Welcome back my lovelies. I know all of you have been thoroughly interested in the sex, as I have appeared to have gotten more views in two days on this new, shiny clean blog, than I had in the first two months of another (less interesting?) blog.
Something has shocked me out of my knickers.
What is that, Caitlin?
As you may have guessed, due to the title of this post, it has to do with the CLITORIS. (Capital letters because it is on par with things like epiphanies, the Roman Empire and the smell of fall: aka, it is EPIC.) And guess what?!
Every female has one!!!
(Remove from grand generalization: those unfortunately molested and raped by female mutilation, and an FYI to anyone who thinks they have “lost” theirs: 25% of women who are ‘sexually dysfunctional’ really have just been hit with a hood thats too tight. Seriously- the lovely layer of flesh protecting that gem from rubbing up against absolutely everything, is too long and too tight, but is easily fixable, like a female circumcision (NOT mutilation) .)
The shocking portion here, and I kid you not, is that I have had MORE than one female friend comment to me that she has no idea where her clit is.
It is absurd to me that after having spent 20+ years with one body, you wouldn’t ever be curious to check things out.

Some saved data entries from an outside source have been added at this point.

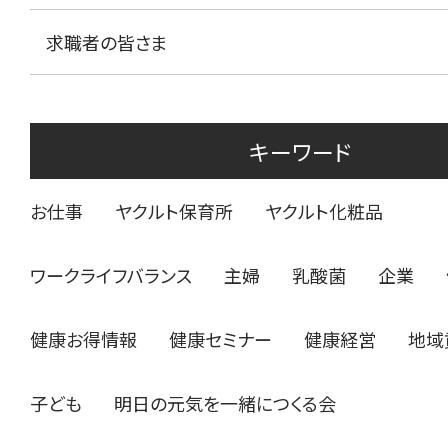
求職者の皆さま
キーワード
お仕事
ヤクルト保育所
ヤクルト化粧品
ワークライフバランス
主婦
乳酸菌
企業
健康お得情報
健康セミナー
健康経営
地域
子ども
明日の元気を一緒につくる会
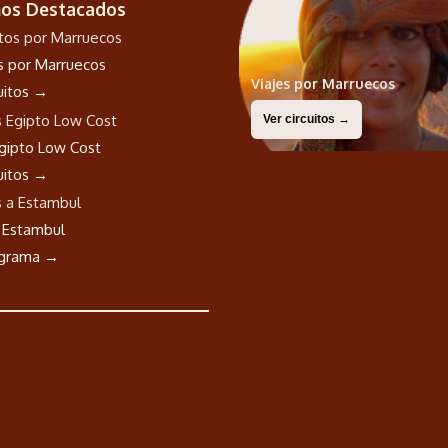
nos Destacados
os por Marruecos
Viajes por Marruecos
cuitos →
Ver circuitos →
Egipto Low Cost
cuitos →
a Estambul
ograma →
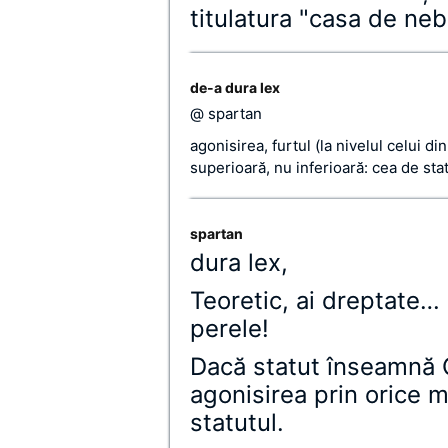
titulatura "casa de neb
de-a dura lex
@ spartan
agonisirea, furtul (la nivelul celui d
superioară, nu inferioară: cea de stat
spartan
dura lex,
Teoretic, ai dreptate
perele!
Dacă statut înseamnă C
agonisirea prin orice m
statutul.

Regardless. THIS IS EXTREMELY IMPORTANT.
EVERYONE MUST KNOW WHERE THE CLITORIS IS.
(Except gay males…)
Women and Men: You do not need a personalized map for each body – our lovely bodies have not adapted to restructure the whereabouts of such a brilliant organ every time a new generation comes along. The penis has always been where the penis is, the clit has always been where the clit is: it is always in the same place, sometimes you have to find your way, but that shit don’t move.
And here is a picture of a wall of vagina moulds. This is the type of thing they post in “Sexologists United”. Find the clitorises! (Clitori? Clits? *Searches* Ha! Clitorides!)
You’re welcome for that.
Note now that I likely won’t be posting any damn anatomy images on this blog. You folks are smart enough to walk your fingers on over to the search bar and google image that shit for yourself. This is a classy place. Of vagina moulds and (awful) metaphors.
Here is a quote from someone smarter than me:
Only 28% of women said they could orgasm from intercourse alone. Of the 1,500 women in the Glamour study, 38% said they need manual stimulation of the clitoris to orgasm, 21% said they need oral sex, and 3% said they need a vibrator. The conclusion from this research is clear: Most women require direct clitoral stimulation to reach orgasm.
This is common sense to me, and it might be to you. But hey, here I am reminding myself that I’ve spoken face to face with females who DIDNT EVEN KNOW WHERE IT WAS.
So, for those of you who haven’t heard this before, listen up: the clitoris is magic, and you have an endless supply of wishes.
Right. Some more hilarity:
Back in the day, “hysteria” was a common “illness” among women (you can look into this if you’d like, I’m summarizing). The genius doctors (men, of course), decided that it was linked to lack of blood flow and “sexual dysfunction” and began to massage the clitoris to orgasm as a means of treatment. No lie. (Female rub ‘n’ tug, anyone?)
And anyone who has witnessed a female after climax will note the euphoric, distant glaze of her eyes to know that this state is quite likely the direct opposite of “hysteric”- so why not prescribe some orgasms nowadays to those overly-wound?
This was how vibrators were invented. The doctors hands got tired.
What am I telling you here? What have I gained from my vast experiences with naked bodies?
Know your own- or at least where things are located. And men, I know you know yours (most of it anyways – but the wonders of the bum is a completely different post), so if you are dating a lovely lady that is lost and confused, or you haven’t been treatin’ her female penis in the right way, jump up on that junk and rub her the right way.